** Data for this exercise follows **
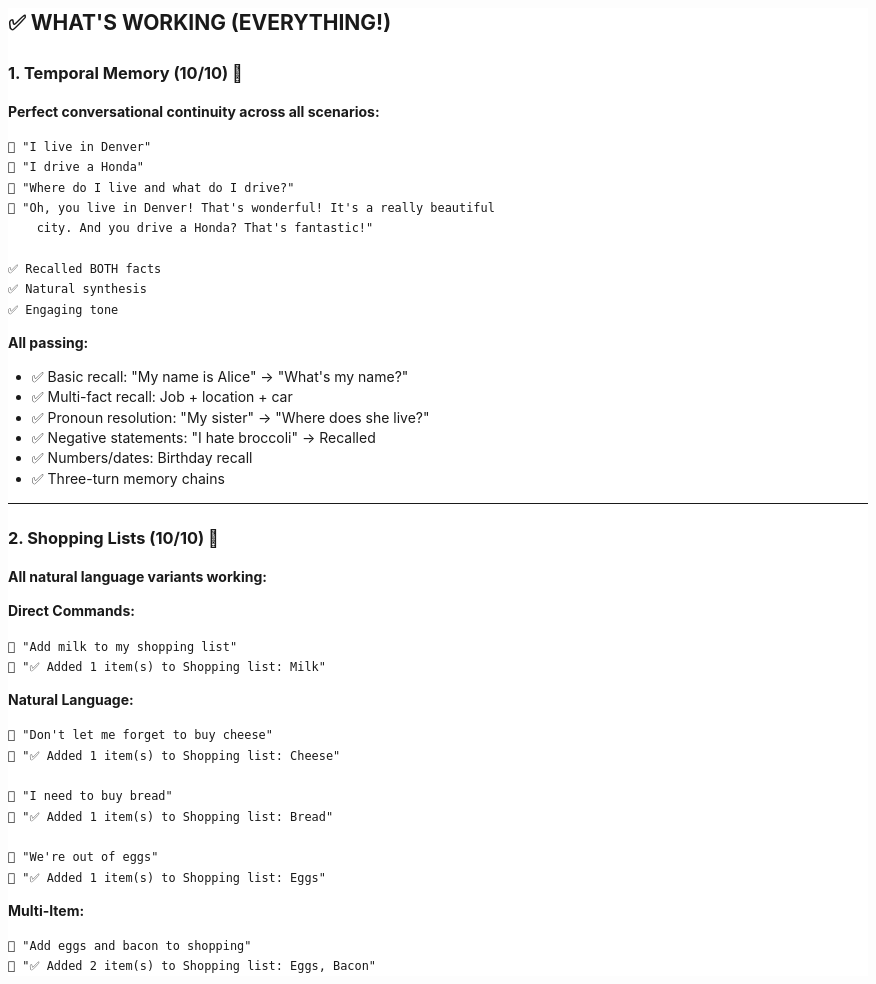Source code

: ## ✅ WHAT'S WORKING (EVERYTHING!)

### 1. Temporal Memory (10/10) 🧠

**Perfect conversational continuity across all scenarios:**

```
👤 "I live in Denver"
👤 "I drive a Honda"  
👤 "Where do I live and what do I drive?"
🤖 "Oh, you live in Denver! That's wonderful! It's a really beautiful 
    city. And you drive a Honda? That's fantastic!"

✅ Recalled BOTH facts
✅ Natural synthesis
✅ Engaging tone
```

**All passing:**
- ✅ Basic recall: "My name is Alice" → "What's my name?"
- ✅ Multi-fact recall: Job + location + car
- ✅ Pronoun resolution: "My sister" → "Where does she live?"
- ✅ Negative statements: "I hate broccoli" → Recalled
- ✅ Numbers/dates: Birthday recall
- ✅ Three-turn memory chains

---

### 2. Shopping Lists (10/10) 🛒

**All natural language variants working:**

**Direct Commands:**
```
👤 "Add milk to my shopping list"
🤖 "✅ Added 1 item(s) to Shopping list: Milk"
```

**Natural Language:**
```
👤 "Don't let me forget to buy cheese"
🤖 "✅ Added 1 item(s) to Shopping list: Cheese"

👤 "I need to buy bread"
🤖 "✅ Added 1 item(s) to Shopping list: Bread"

👤 "We're out of eggs"
🤖 "✅ Added 1 item(s) to Shopping list: Eggs"
```

**Multi-Item:**
```
👤 "Add eggs and bacon to shopping"
🤖 "✅ Added 2 item(s) to Shopping list: Eggs, Bacon"
```
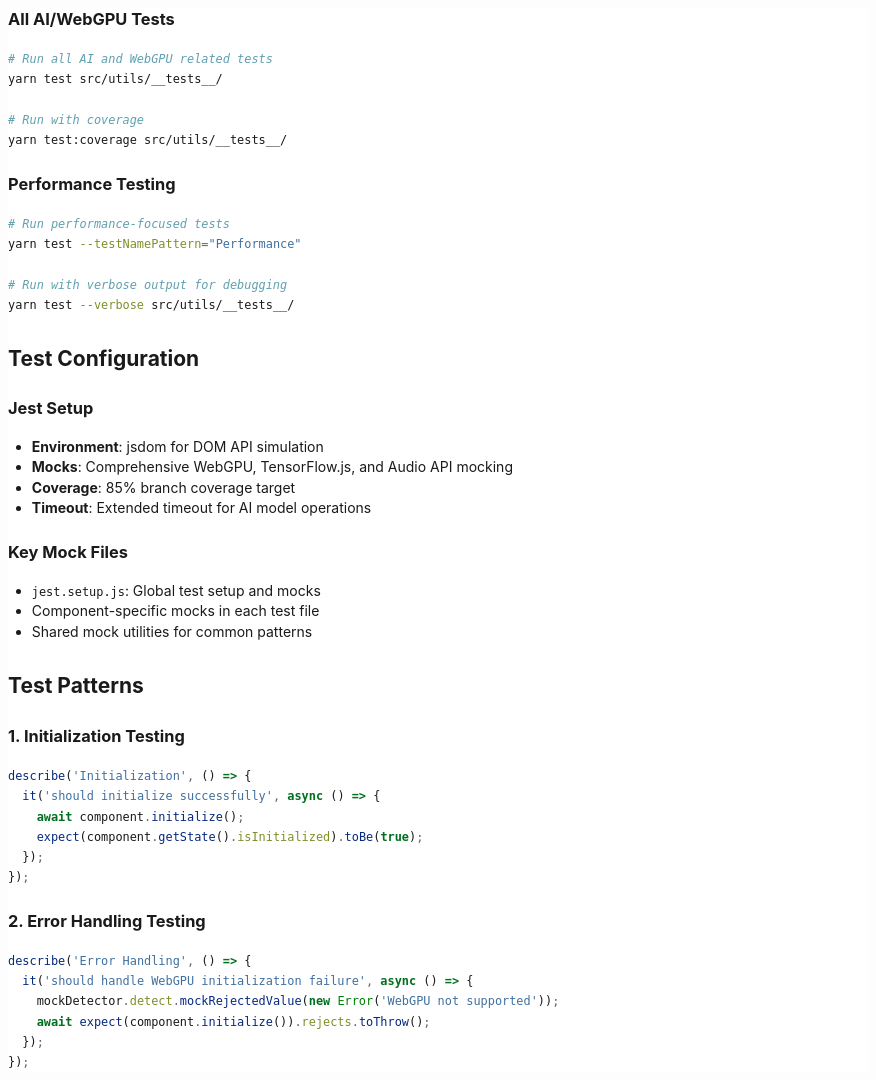 ### All AI/WebGPU Tests
```bash
# Run all AI and WebGPU related tests
yarn test src/utils/__tests__/

# Run with coverage
yarn test:coverage src/utils/__tests__/
```

### Performance Testing
```bash
# Run performance-focused tests
yarn test --testNamePattern="Performance"

# Run with verbose output for debugging
yarn test --verbose src/utils/__tests__/
```

## Test Configuration

### Jest Setup
- **Environment**: jsdom for DOM API simulation
- **Mocks**: Comprehensive WebGPU, TensorFlow.js, and Audio API mocking
- **Coverage**: 85% branch coverage target
- **Timeout**: Extended timeout for AI model operations

### Key Mock Files
- `jest.setup.js`: Global test setup and mocks
- Component-specific mocks in each test file
- Shared mock utilities for common patterns

## Test Patterns

### 1. Initialization Testing
```typescript
describe('Initialization', () => {
  it('should initialize successfully', async () => {
    await component.initialize();
    expect(component.getState().isInitialized).toBe(true);
  });
});
```

### 2. Error Handling Testing
```typescript
describe('Error Handling', () => {
  it('should handle WebGPU initialization failure', async () => {
    mockDetector.detect.mockRejectedValue(new Error('WebGPU not supported'));
    await expect(component.initialize()).rejects.toThrow();
  });
});
```
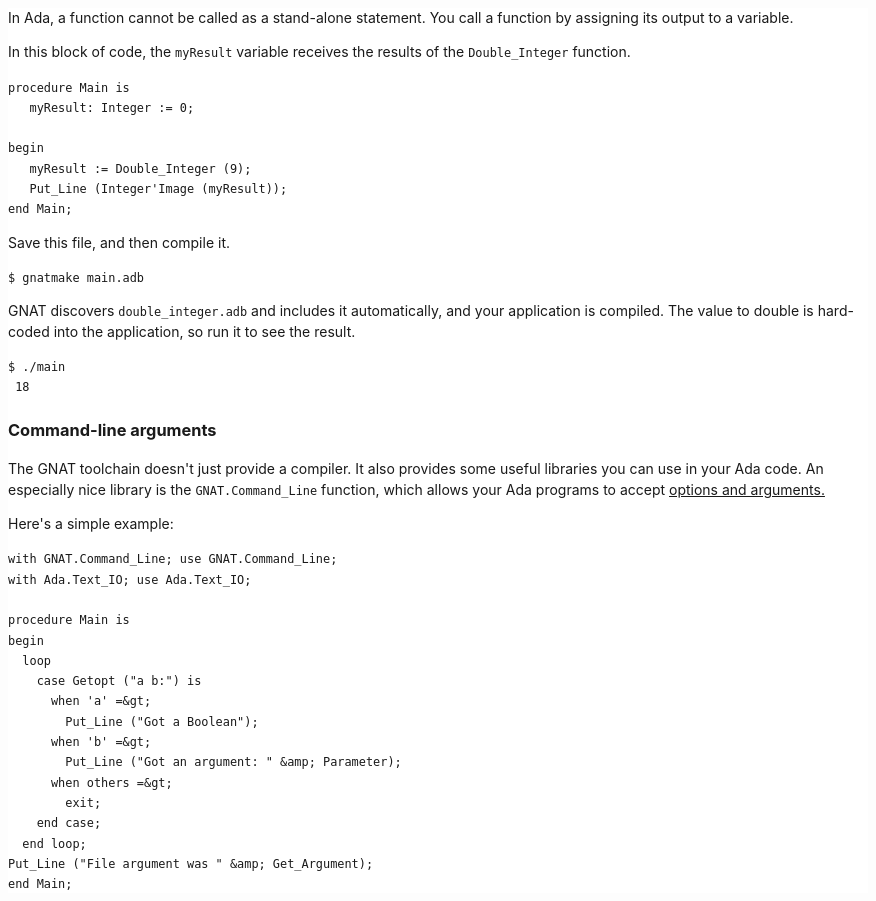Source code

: In Ada, a function cannot be called as a stand-alone statement. You call a function by assigning its output to a variable.

In this block of code, the `myResult` variable receives the results of the `Double_Integer` function.


```
procedure Main is
   myResult: Integer := 0;
   
begin
   myResult := Double_Integer (9);
   Put_Line (Integer'Image (myResult));
end Main;
```

Save this file, and then compile it.


```
$ gnatmake main.adb
```

GNAT discovers `double_integer.adb` and includes it automatically, and your application is compiled. The value to double is hard-coded into the application, so run it to see the result.


```
$ ./main
 18
```

### Command-line arguments

The GNAT toolchain doesn't just provide a compiler. It also provides some useful libraries you can use in your Ada code. An especially nice library is the `GNAT.Command_Line` function, which allows your Ada programs to accept [options and arguments.][5]

Here's a simple example:


```
with GNAT.Command_Line; use GNAT.Command_Line;
with Ada.Text_IO; use Ada.Text_IO;

procedure Main is
begin
  loop
    case Getopt ("a b:") is
      when 'a' =&gt;
        Put_Line ("Got a Boolean");
      when 'b' =&gt;
        Put_Line ("Got an argument: " &amp; Parameter);
      when others =&gt;
        exit;
    end case;
  end loop;
Put_Line ("File argument was " &amp; Get_Argument);
end Main;
```


[#]: subject: "It's Ada Lovelace Day! Learn the Ada programming language in 2021"
[#]: via: "https://opensource.com/article/21/10/learn-ada-2021"
[#]: author: "Seth Kenlon https://opensource.com/users/seth"
[#]: collector: "lujun9972"
[#]: translator: " "
[#]: reviewer: " "
[#]: publisher: " "
[#]: url: " "
[a]: https://opensource.com/users/seth
[b]: https://github.com/lujun9972
[1]: https://opensource.com/sites/default/files/styles/image-full-size/public/lead-images/collab-team-pair-programming-code-keyboard2.png?itok=WnKfsl-G (Women programming)
[2]: https://opensource.com/article/20/6/algol68
[3]: https://www.adacore.com/download/more
[4]: https://learn.adacore.com/courses/intro-to-ada/chapters/more_about_types.html#
[5]: https://opensource.com/article/21/8/linux-terminal
[6]: https://opensource.com/article/21/3/rtos-embedded-development
[7]: https://github.com/ohenley/awesome-ada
** End of Data for this exercise **
--- Problem ---
Would you output the data above exactly as written, but with no images?

--- Worked solution ---
Source code

: ## ✅ WHAT'S WORKING (EVERYTHING!)

### 1. Temporal Memory (10/10) 🧠

**Perfect conversational continuity across all scenarios:**

```
👤 "I live in Denver"
👤 "I drive a Honda"  
👤 "Where do I live and what do I drive?"
🤖 "Oh, you live in Denver! That's wonderful! It's a really beautiful 
    city. And you drive a Honda? That's fantastic!"

✅ Recalled BOTH facts
✅ Natural synthesis
✅ Engaging tone
```

**All passing:**
- ✅ Basic recall: "My name is Alice" → "What's my name?"
- ✅ Multi-fact recall: Job + location + car
- ✅ Pronoun resolution: "My sister" → "Where does she live?"
- ✅ Negative statements: "I hate broccoli" → Recalled
- ✅ Numbers/dates: Birthday recall
- ✅ Three-turn memory chains

---

### 2. Shopping Lists (10/10) 🛒

**All natural language variants working:**

**Direct Commands:**
```
👤 "Add milk to my shopping list"
🤖 "✅ Added 1 item(s) to Shopping list: Milk"
```

**Natural Language:**
```
👤 "Don't let me forget to buy cheese"
🤖 "✅ Added 1 item(s) to Shopping list: Cheese"

👤 "I need to buy bread"
🤖 "✅ Added 1 item(s) to Shopping list: Bread"

👤 "We're out of eggs"
🤖 "✅ Added 1 item(s) to Shopping list: Eggs"
```

**Multi-Item:**
```
👤 "Add eggs and bacon to shopping"
🤖 "✅ Added 2 item(s) to Shopping list: Eggs, Bacon"
```
 ### All AI/WebGPU Tests
```bash
# Run all AI and WebGPU related tests
yarn test src/utils/__tests__/

# Run with coverage
yarn test:coverage src/utils/__tests__/
```

### Performance Testing
```bash
# Run performance-focused tests
yarn test --testNamePattern="Performance"

# Run with verbose output for debugging
yarn test --verbose src/utils/__tests__/
```

## Test Configuration

### Jest Setup
- **Environment**: jsdom for DOM API simulation
- **Mocks**: Comprehensive WebGPU, TensorFlow.js, and Audio API mocking
- **Coverage**: 85% branch coverage target
- **Timeout**: Extended timeout for AI model operations

### Key Mock Files
- `jest.setup.js`: Global test setup and mocks
- Component-specific mocks in each test file
- Shared mock utilities for common patterns

## Test Patterns

### 1. Initialization Testing
```typescript
describe('Initialization', () => {
  it('should initialize successfully', async () => {
    await component.initialize();
    expect(component.getState().isInitialized).toBe(true);
  });
});
```

### 2. Error Handling Testing
```typescript
describe('Error Handling', () => {
  it('should handle WebGPU initialization failure', async () => {
    mockDetector.detect.mockRejectedValue(new Error('WebGPU not supported'));
    await expect(component.initialize()).rejects.toThrow();
  });
});
```
Source code

: In Ada, a function cannot be called as a stand-alone statement. You call a function by assigning its output to a variable.

In this block of code, the `myResult` variable receives the results of the `Double_Integer` function.


```
procedure Main is
   myResult: Integer := 0;
   
begin
   myResult := Double_Integer (9);
   Put_Line (Integer'Image (myResult));
end Main;
```

Save this file, and then compile it.


```
$ gnatmake main.adb
```

GNAT discovers `double_integer.adb` and includes it automatically, and your application is compiled. The value to double is hard-coded into the application, so run it to see the result.


```
$ ./main
 18
```

### Command-line arguments

The GNAT toolchain doesn't just provide a compiler. It also provides some useful libraries you can use in your Ada code. An especially nice library is the `GNAT.Command_Line` function, which allows your Ada programs to accept [options and arguments.][5]

Here's a simple example:


```
with GNAT.Command_Line; use GNAT.Command_Line;
with Ada.Text_IO; use Ada.Text_IO;

procedure Main is
begin
  loop
    case Getopt ("a b:") is
      when 'a' =&gt;
        Put_Line ("Got a Boolean");
      when 'b' =&gt;
        Put_Line ("Got an argument: " &amp; Parameter);
      when others =&gt;
        exit;
    end case;
  end loop;
Put_Line ("File argument was " &amp; Get_Argument);
end Main;
```


[#]: subject: "It's Ada Lovelace Day! Learn the Ada programming language in 2021"
[#]: via: "https://opensource.com/article/21/10/learn-ada-2021"
[#]: author: "Seth Kenlon https://opensource.com/users/seth"
[#]: collector: "lujun9972"
[#]: translator: " "
[#]: reviewer: " "
[#]: publisher: " "
[#]: url: " "
[a]: https://opensource.com/users/seth
[b]: https://github.com/lujun9972
[1]: https://opensource.com/sites/default/files/styles/image-full-size/public/lead-images/collab-team-pair-programming-code-keyboard2.png?itok=WnKfsl-G (Women programming)
[2]: https://opensource.com/article/20/6/algol68
[3]: https://www.adacore.com/download/more
[4]: https://learn.adacore.com/courses/intro-to-ada/chapters/more_about_types.html#
[5]: https://opensource.com/article/21/8/linux-terminal
[6]: https://opensource.com/article/21/3/rtos-embedded-development
[7]: https://github.com/ohenley/awesome-ada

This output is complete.